Zum Abschluss eines erfolgreichen Forscherjahres wurde die 17-jährige Jule Tappe (Ravensberger Erfinderwerkstatt) für ihre Untersuchungen zum Thema „Carotinoide - Eine Alternative mit Zukunft? Färbung von Baumwolle mit Carotin.“ mit den 1. Platz des NRW-Umweltpreises in der Kategorie Jugend Forscht ausgezeichnet. Die Jungforscherin erhielt von der Osthushenrich-Stiftung aus Gütersloh wichtige finanziell Unterstützung, die ihr einige entscheidenden Experimente erst ermöglichten.

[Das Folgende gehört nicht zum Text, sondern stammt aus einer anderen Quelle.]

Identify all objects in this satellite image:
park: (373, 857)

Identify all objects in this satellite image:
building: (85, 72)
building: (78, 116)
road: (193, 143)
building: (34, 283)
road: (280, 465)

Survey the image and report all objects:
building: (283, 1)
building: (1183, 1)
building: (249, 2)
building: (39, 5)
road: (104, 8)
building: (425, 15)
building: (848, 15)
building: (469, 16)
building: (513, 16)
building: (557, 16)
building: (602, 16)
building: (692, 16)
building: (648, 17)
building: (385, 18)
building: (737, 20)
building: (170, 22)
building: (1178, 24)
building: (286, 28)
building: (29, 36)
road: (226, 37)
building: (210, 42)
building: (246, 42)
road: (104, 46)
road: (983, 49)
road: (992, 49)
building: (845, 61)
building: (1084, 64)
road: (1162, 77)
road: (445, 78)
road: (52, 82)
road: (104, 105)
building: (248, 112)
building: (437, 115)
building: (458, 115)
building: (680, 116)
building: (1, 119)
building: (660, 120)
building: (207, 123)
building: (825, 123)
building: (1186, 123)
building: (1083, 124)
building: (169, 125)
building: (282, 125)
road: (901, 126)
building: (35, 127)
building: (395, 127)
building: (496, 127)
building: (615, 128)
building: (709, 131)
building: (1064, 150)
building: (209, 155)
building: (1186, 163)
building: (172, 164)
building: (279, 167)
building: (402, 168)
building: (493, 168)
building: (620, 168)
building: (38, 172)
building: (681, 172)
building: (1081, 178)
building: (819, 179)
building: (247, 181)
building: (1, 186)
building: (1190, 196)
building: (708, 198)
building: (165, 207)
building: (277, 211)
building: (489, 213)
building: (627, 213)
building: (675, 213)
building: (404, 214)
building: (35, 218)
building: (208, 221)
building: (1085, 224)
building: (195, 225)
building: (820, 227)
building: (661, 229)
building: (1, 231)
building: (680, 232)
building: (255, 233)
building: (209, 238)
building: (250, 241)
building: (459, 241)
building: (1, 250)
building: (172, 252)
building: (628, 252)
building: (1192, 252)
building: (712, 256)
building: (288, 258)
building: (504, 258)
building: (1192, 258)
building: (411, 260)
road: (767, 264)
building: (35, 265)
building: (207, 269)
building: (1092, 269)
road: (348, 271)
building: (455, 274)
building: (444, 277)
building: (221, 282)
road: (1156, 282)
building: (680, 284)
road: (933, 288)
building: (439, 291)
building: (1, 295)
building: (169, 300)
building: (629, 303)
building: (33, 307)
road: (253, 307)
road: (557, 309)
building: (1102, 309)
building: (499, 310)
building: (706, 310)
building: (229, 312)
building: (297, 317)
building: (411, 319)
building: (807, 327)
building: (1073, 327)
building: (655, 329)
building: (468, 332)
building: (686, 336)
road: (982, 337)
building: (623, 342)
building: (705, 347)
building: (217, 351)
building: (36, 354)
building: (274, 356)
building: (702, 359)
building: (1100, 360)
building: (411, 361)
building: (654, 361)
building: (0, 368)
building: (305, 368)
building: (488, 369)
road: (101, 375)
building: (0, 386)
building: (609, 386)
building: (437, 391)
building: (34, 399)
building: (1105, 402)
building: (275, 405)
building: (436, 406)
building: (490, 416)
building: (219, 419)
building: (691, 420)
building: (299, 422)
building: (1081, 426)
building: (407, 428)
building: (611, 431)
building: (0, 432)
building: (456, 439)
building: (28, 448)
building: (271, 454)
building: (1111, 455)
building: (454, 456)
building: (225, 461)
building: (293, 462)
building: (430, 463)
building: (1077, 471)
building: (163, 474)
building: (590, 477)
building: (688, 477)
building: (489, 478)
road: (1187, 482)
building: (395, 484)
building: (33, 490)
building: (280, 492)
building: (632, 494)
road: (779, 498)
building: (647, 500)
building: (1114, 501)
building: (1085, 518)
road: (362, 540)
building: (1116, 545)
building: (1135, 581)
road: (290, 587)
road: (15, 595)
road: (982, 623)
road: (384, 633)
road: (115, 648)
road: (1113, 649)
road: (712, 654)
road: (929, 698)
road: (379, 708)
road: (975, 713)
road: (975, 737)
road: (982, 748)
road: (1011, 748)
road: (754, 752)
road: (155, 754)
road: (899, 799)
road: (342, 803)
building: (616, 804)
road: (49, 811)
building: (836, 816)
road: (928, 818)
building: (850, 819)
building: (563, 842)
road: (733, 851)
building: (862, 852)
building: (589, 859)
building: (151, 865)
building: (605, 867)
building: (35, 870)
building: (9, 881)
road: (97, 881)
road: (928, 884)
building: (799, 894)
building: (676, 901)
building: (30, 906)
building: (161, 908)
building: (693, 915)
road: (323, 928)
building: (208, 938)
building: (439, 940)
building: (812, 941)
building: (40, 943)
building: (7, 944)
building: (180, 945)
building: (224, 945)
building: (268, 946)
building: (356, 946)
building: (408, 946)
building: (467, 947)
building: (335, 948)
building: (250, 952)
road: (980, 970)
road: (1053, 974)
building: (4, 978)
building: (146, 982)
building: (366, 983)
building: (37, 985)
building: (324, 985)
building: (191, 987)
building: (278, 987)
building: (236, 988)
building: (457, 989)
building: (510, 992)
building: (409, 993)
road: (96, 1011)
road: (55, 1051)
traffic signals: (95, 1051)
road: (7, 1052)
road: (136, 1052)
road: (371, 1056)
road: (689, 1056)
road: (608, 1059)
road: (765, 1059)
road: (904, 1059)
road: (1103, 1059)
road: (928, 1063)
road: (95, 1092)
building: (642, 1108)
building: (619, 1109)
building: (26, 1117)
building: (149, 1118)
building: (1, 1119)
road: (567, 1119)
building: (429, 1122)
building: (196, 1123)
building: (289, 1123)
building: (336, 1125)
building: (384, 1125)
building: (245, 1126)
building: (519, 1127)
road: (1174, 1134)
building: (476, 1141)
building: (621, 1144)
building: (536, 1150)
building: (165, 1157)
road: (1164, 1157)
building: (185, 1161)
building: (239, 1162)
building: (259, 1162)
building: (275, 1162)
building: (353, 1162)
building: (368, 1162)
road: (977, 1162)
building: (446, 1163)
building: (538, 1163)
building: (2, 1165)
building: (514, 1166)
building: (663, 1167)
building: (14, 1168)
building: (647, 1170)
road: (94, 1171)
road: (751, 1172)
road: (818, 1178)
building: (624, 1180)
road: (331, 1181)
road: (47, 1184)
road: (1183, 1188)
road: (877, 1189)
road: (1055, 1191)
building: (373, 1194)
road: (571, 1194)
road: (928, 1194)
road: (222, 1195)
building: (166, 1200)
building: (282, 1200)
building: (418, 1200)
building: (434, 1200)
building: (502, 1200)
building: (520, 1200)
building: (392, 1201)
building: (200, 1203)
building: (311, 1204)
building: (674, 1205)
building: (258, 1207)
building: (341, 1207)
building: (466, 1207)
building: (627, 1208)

Jule räumt auch bei  "Jugend forscht" ab

Zuvor hatte Jule mit dem Projekt bereits den OWL-Regionalwettbewerb mit der besten interdisziplinären Arbeit und den NRW-Landeswettbewerb mit der besten Arbeit im Bereich Chemie gewonnen und sich damit für den Bundeswettbewerb Jugend Forscht in Lübeck qualifiziert, an dem sie erfolgreich teilnahm und den viertägigen Austausch mit Jungforschern aus dem gesamten Bundesgebiet genoss.

Dickes Lob: "Deine Ansätze weisen den Weg."

Im Rahmen der Feierstunde hielt Frau Dr. Barbara Köllner die Laudatio und stellte heraus: „Du hast mit großem Fleiß untersucht, wie sich Carotinoide als alternative natürliche Färbemittel für Baumwollgewebe nutzen lassen. Dabei hast Du Dich an etablierten Färbetechniken orientiert, die mit eigenen Formulierungen auf Basis von Naturstoffen nachgestellt wurden. Zur Verbesserung der Waschechtheit hast Du verschiedene Methoden entwickelt und optimiert. Besonders beeindruckend war die systematische und akribische Arbeitsweise. Deine Ansätze für eine weiterführende Modellbildung auf Basis mikroskopischer und chemischer Betrachtungen weisen den Weg für weitere Untersuchungen.“

Die Preisübergabe inklusive Urkunde erfolgte durch Victor Haase, Abteilungsleiter des Ministeriums für Umwelt, Landwirtschaft, Natur- und Verbraucherschutz, der darauf hinwies, dass Forschen auch die Möglichkeit eröffne, damit Geld zu verdienen.  Und er wies auf Förderprogramme für grüne Gründungen und Startup-Förderungen durch das Land NRW hin.

Hugo Depenbrock (links) und Paula Witteborg haben einen Mehlkleister entwickelt, den sie im Kunstunterricht einsetzen wollen. Foto: Malte Krammenschneider

Auch Haller Grundschüler bekommen Preis

Im Rahmen der Feierstunde wurde auch das von Christine Haschke betreute Team der Grundschule Gartnisch ausgezeichnet. Hugo Werner Depenbrock (10) und Paula Witteborg (9) begegneten in der Sparte Schüler Experimentieren den 3. Platz beim NRW-Umweltpreis mit ihrem gleichfalls viel beachteten Projekt „Mehlkleister eine starke Sache“. Damit hatten sie zuvor sowohl den Regionalwettbewerb als auch Landeswettbewerb „Schüler experimentieren“ gewonnen.